In a letter posted on its site, Web Review Publisher Dale Dougherty wrote that "the advertiser-supported model isn't really covering costs for targeted publications, and Web Review--whcih requires a dedicated staff of editorial, design, production and technical resources--is expensive to produce."

The letter goes on to ask readers to pay $19.95 for six-month subscriptions to make up for its revenue shortfalls and sustain production costs.

The service needs a minimum of 5,000 paying subscribers (about 10% of its assumed population) in order to manage its costs, according to the letter. If that happens, the site will resume its daily publishing schedule in June.

The publication has two persistent challenges, said Eric Lundberg, director of advertising: the cost of creating original content and the fact that advertising on the site, even if all "availabilities" were sold, would still not make it break even.

Web Review maintains a 10-member staff, three of whom are dedicated to daily original reporting; the site doesn't use wire feeds or content deals to create its editorial.

In late 1995 the Minneapolis-based Utne Reader, a monthly digest of alternative press articles, encountered similar problems when it tried to produce a Web site with 100% original content. While Utne Reader's site didn't shut down, management conceded that the site would have to repurpose magazine content and raise ad rates slightly.

Web Review has worked with at least 20 marketers to date, and has 10 advertisers now. Ad rates are $240,000 per year or sold in monthly packages of $26,000 to $40,000 per month. Impressions are guaranteed, and the average click-through rate is 7.9%, according to Mr. Lundberg.

"We've made a decision that we cannot support publication of Web Review as it's published now," he said. "If we did sign a minimum of 5,000 people, we could continue." He added that, once the brand becomes a subscription-based service, ad rates would not likely increase.

_Problem:_
Retype the section of the Web Review passage word for word, starting at "The letter goes" and ending after "create its editorial.".

_Record extracts:_
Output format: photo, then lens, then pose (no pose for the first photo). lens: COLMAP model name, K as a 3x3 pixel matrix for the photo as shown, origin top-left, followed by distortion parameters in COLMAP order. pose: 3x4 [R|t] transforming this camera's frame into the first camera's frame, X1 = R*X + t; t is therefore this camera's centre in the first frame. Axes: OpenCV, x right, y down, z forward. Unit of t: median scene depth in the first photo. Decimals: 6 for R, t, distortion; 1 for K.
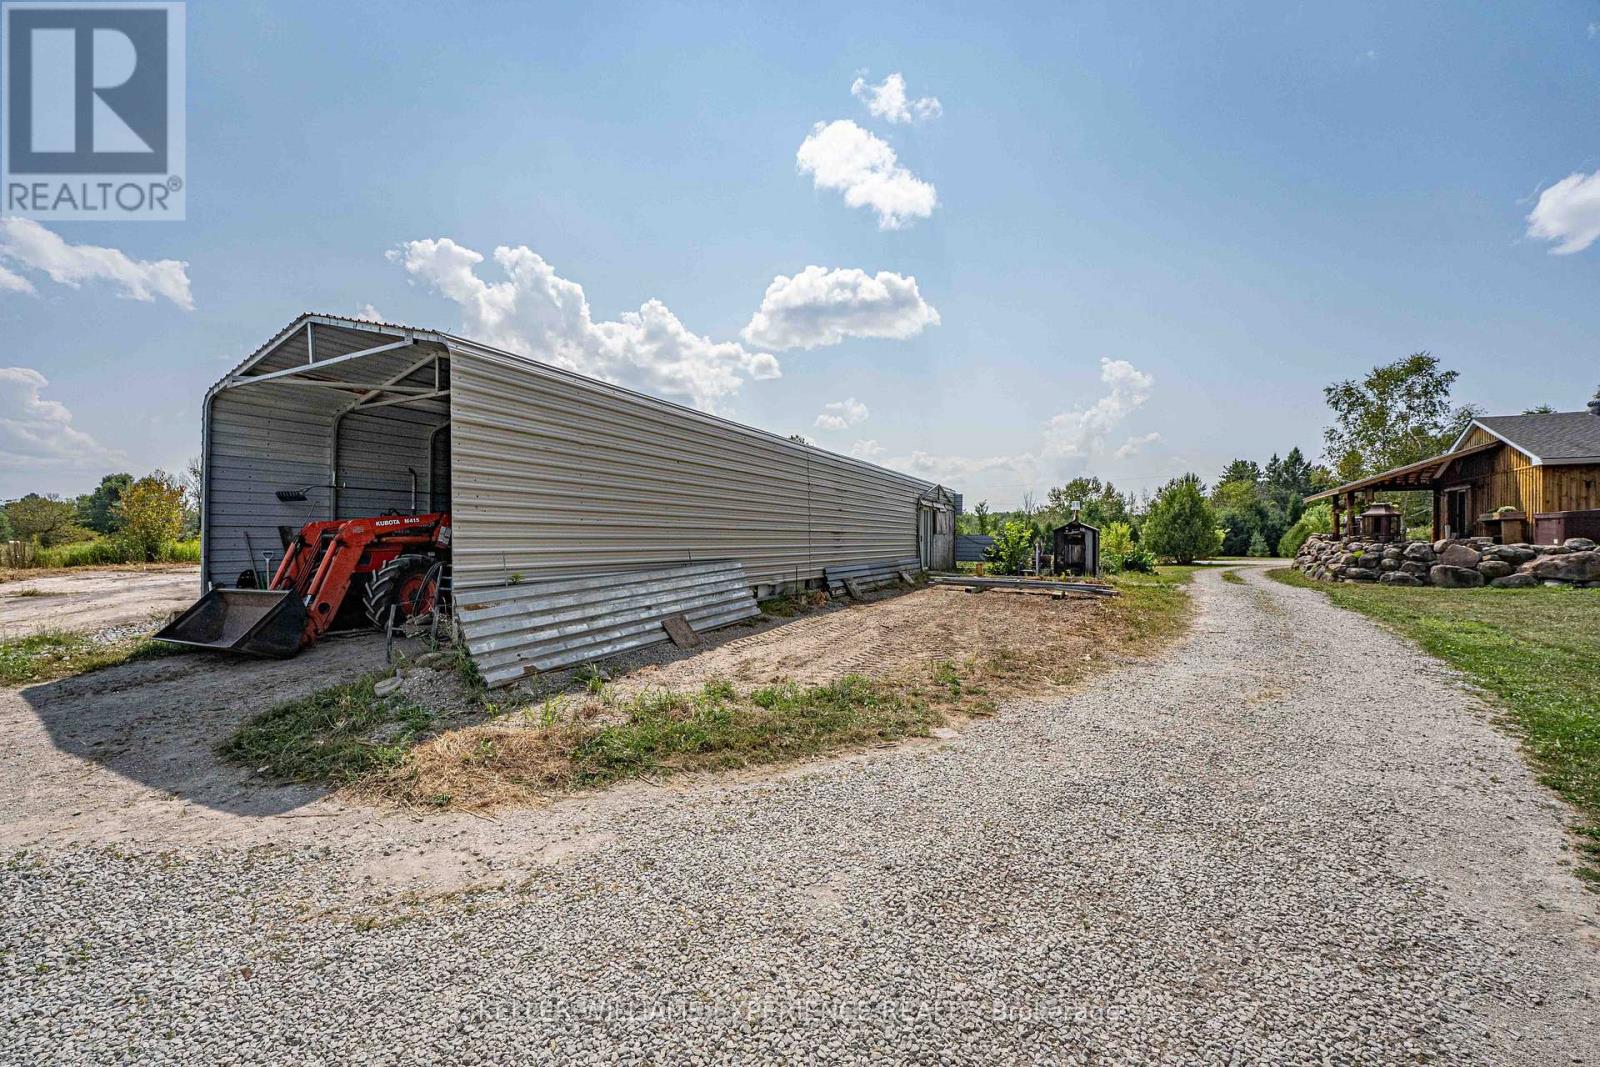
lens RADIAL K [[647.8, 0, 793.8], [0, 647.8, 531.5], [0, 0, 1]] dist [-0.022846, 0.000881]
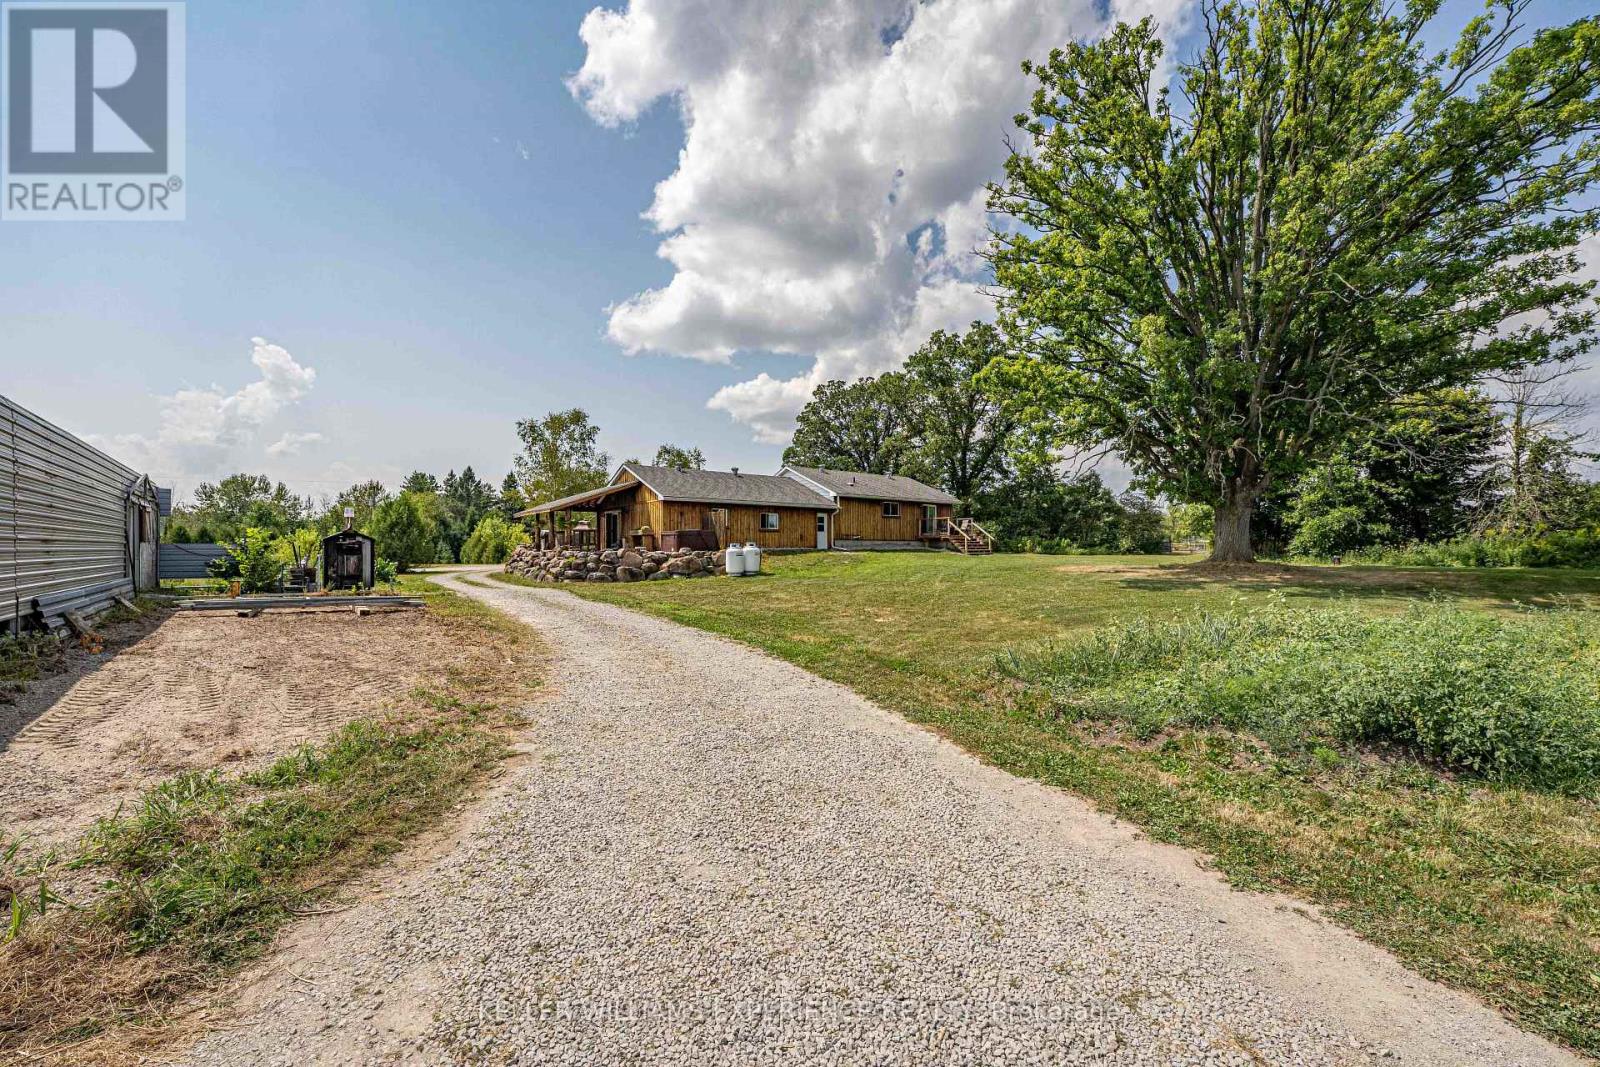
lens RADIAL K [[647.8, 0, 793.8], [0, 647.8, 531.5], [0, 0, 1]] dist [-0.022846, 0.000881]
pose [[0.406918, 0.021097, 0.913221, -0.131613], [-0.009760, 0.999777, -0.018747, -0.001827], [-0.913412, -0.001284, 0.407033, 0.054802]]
...
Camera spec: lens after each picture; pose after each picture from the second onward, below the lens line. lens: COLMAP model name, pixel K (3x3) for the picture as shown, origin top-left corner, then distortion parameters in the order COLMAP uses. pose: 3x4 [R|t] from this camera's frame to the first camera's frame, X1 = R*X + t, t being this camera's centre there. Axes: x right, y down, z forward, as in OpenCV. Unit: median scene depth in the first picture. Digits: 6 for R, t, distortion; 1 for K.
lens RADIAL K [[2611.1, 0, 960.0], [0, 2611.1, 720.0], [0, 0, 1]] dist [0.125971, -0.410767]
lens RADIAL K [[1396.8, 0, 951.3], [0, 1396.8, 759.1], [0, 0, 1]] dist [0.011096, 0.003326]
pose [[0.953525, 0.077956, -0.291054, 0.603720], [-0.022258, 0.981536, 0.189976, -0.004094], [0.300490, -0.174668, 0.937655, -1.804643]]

_Result:_
The letter goes on to ask readers to pay $19.95 for six-month subscriptions to make up for its revenue shortfalls and sustain production costs.

The service needs a minimum of 5,000 paying subscribers (about 10% of its assumed population) in order to manage its costs, according to the letter. If that happens, the site will resume its daily publishing schedule in June.

The publication has two persistent challenges, said Eric Lundberg, director of advertising: the cost of creating original content and the fact that advertising on the site, even if all "availabilities" were sold, would still not make it break even.

Web Review maintains a 10-member staff, three of whom are dedicated to daily original reporting; the site doesn't use wire feeds or content deals to create its editorial.